お婆さんがあっちへ行き、その店員さんに、「あれ、だれ?」と聞いたら、そのお婆さんは、ベスト電器の会長さんとのことでした。
一時は、あんなに勢いのあったベスト電器も(現在でも、お店はまだ、ちゃんと展開していますが)、いまやヤマダくんの軍門に下ってしました。
どこに落とし穴があったのか?
商売って、むずかしいですね。
あああああ・・・。ベスト電器の「消長」の話を書いていて思い出したことがあります。
これは、もう何十年も前の「歴史上の秘密」のお話ですが・・・。
しゃべっちゃお。
昭和の時代が終わるか終わらないくらいの昔の話です。
会社のすぐ近くに、福岡でも知る人ぞ知るふぐ料理が名物の超高級料亭がありました。安月給のサラリーマンは、玄関の前までは行けるけど、玄関の中は、はるか遠い世界(苦笑)。
ある日の昼休みのこと。
近所の定食屋に、焼きサバ定食でも食べにと、ぶらぶらと歩いて行っていたときのこと。
その高級料亭の前に黒塗りのハイヤーが着き、中から3人の紳士が下りてきて、なりやら談笑しながら、その料亭に入っていきました。
・・・わたしは、このとき、歴史の現場を見てしまったのです!
この話は、神仏に誓って、ウソ偽りのない、ほんとうのお話です。
ハイヤーから降りてきたその3人。
ひとりは知らない顔でしたが・・・あとのふたりは、テレビでも新聞でも雑誌でも本でも・・・マスコミで、よく見知っている顔でした。
ひとりは、なんと、王貞治さん。これは見間違うことはありません。後光が射していましたから。
そしてもうひとりは、中内功さん。この時代、この人の顔を知らないビジネスマンはいませんよね。

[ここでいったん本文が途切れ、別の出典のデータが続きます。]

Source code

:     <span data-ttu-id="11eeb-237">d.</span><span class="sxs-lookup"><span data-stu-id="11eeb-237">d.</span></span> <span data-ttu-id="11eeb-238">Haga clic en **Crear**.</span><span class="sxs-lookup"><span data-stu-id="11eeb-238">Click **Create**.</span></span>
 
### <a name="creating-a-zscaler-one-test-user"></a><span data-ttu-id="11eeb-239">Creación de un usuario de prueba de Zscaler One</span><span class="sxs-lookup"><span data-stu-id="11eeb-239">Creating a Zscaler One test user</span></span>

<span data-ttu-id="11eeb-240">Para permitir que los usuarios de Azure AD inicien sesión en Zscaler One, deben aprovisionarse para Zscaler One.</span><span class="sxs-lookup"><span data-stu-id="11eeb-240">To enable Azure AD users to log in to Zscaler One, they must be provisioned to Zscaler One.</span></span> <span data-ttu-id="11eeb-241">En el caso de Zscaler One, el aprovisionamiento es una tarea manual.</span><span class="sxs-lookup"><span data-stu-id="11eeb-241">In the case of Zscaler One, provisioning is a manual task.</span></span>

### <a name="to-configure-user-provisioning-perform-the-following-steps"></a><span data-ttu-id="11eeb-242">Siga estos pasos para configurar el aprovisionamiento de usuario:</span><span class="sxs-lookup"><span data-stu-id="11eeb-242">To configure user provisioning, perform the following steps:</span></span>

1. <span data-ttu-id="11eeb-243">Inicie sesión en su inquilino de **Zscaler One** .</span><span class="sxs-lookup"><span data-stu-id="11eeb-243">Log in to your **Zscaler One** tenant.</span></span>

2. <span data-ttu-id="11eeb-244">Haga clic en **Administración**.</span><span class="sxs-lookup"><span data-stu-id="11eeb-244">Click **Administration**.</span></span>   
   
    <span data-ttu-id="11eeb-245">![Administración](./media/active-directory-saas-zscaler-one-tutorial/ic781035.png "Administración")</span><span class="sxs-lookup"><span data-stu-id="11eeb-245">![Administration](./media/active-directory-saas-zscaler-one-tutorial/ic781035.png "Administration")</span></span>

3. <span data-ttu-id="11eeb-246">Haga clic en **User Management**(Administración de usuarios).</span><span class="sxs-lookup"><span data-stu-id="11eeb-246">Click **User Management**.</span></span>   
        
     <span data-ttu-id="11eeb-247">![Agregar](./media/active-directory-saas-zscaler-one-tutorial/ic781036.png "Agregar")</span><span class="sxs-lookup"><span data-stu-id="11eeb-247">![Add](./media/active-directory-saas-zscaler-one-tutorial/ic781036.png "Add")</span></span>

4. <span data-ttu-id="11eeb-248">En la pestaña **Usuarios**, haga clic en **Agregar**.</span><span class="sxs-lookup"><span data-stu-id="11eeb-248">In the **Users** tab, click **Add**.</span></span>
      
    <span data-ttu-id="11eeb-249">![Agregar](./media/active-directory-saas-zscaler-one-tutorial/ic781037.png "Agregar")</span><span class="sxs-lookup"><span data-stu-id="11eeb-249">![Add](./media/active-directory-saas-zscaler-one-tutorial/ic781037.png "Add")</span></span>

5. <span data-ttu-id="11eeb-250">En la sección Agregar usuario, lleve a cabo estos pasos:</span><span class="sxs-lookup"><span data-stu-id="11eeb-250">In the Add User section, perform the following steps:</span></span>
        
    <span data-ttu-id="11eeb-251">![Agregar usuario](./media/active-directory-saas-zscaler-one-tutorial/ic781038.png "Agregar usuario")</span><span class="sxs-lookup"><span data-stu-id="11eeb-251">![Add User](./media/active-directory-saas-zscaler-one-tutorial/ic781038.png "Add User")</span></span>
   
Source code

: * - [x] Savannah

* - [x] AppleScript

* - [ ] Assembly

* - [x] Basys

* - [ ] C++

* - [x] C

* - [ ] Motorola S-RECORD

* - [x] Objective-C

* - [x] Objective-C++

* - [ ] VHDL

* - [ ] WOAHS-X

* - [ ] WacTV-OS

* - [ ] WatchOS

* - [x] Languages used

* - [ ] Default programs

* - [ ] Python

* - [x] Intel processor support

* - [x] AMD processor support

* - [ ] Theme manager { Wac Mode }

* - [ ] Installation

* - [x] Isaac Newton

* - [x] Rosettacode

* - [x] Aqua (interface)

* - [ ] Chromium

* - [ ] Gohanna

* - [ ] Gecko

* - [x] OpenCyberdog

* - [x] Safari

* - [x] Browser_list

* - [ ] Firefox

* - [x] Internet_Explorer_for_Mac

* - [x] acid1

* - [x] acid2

ホークスがまだ、大阪で「南海」と言っていたときですから、昭和の最後の年くらいです。
王貞治は知っとるけど、中内功って、だれって・・・?
・・・スーパー・ダイエーの創業者やがね。
え? ダイエー? 知らない?
日本で初めて、小売業として、年間売り上げ1兆円を達成したスーパーやがね。
そんくらい勉強しとけ!
・・・この世の「消長」とはそういうことですね。
(追記)
ああああああああああ・・・!
料亭に着いたあのハイヤーの3人のうち、そのとき、知らない顔と書いたのは、
もしかしたら、
もしかしたら、
もしかしたら、
孫正義だったのかも!
この時代、孫正義は、わたしの中では、孫悟空より無名だったから。
(追記の追記)
孫正義氏のはずはありませんよね。3人を見たのは、ホークスが、南海からダイエーへ身売りする前後のことですから、ダイエーからソフトバンクへ身売りする時期とは全然ちがう。わたしの早とちりでしたm(__)m
それにしても、ベスト電器もダイエーの末路もちょっと哀れ。
この世の消長は、まさしく「平家物語」ですな。
祇園精舍の鐘の声、諸行無常の響きあり。
娑羅双樹の花の色、盛者必衰の理をあらはす。
おごれる人も久しからず、ただ春の夜の夢のごとし。